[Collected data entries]
──────
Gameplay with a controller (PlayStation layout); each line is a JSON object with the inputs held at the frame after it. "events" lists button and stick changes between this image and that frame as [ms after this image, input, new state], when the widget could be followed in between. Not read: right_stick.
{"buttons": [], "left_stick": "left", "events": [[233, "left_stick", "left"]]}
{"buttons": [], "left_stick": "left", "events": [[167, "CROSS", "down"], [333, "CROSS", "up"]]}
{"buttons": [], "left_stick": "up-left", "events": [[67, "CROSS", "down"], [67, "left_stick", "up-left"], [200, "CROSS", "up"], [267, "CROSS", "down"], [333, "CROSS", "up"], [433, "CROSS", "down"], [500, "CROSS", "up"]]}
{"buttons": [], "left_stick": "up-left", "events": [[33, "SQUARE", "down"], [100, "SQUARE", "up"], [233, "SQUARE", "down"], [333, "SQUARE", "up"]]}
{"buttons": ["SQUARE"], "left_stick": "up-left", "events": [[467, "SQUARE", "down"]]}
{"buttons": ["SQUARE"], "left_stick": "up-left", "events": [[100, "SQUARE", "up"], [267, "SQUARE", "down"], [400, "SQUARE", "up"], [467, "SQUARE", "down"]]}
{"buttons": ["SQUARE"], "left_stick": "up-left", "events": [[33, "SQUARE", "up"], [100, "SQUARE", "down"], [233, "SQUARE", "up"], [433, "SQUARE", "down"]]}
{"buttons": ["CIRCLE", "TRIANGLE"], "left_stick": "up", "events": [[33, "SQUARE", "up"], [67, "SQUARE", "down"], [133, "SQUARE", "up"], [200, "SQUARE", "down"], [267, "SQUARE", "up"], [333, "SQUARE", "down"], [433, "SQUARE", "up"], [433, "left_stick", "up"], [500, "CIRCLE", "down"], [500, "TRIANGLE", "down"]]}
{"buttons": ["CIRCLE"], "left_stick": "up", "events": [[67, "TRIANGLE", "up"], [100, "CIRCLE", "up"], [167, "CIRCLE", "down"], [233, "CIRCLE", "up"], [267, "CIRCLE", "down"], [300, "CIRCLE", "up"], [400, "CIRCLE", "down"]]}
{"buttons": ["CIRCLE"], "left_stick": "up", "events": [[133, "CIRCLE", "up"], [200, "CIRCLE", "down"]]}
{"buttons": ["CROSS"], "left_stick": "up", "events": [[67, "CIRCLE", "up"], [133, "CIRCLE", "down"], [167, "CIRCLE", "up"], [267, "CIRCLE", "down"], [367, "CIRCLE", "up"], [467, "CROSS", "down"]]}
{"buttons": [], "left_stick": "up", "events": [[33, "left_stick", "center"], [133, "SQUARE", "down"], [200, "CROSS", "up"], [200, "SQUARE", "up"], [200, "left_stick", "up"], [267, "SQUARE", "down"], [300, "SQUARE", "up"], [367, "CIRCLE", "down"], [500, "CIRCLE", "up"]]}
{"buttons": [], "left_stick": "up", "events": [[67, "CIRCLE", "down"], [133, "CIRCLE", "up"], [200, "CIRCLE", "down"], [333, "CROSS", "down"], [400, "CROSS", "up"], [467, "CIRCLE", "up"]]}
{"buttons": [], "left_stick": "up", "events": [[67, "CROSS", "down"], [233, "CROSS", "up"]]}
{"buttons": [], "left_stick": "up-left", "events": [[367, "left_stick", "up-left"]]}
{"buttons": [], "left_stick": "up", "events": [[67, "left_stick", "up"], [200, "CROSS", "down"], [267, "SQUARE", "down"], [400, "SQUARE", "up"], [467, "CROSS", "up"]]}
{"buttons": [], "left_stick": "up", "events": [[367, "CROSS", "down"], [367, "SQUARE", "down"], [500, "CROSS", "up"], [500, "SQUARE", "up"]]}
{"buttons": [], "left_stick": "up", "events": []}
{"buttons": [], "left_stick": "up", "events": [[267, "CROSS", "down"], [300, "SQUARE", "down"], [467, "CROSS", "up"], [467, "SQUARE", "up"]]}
──────
Work instruction
In the records above, locate the lines holding the word "TRIANGLE". Copy each of them.

Result
{"buttons": ["CIRCLE", "TRIANGLE"], "left_stick": "up", "events": [[33, "SQUARE", "up"], [67, "SQUARE", "down"], [133, "SQUARE", "up"], [200, "SQUARE", "down"], [267, "SQUARE", "up"], [333, "SQUARE", "down"], [433, "SQUARE", "up"], [433, "left_stick", "up"], [500, "CIRCLE", "down"], [500, "TRIANGLE", "down"]]}
{"buttons": ["CIRCLE"], "left_stick": "up", "events": [[67, "TRIANGLE", "up"], [100, "CIRCLE", "up"], [167, "CIRCLE", "down"], [233, "CIRCLE", "up"], [267, "CIRCLE", "down"], [300, "CIRCLE", "up"], [400, "CIRCLE", "down"]]}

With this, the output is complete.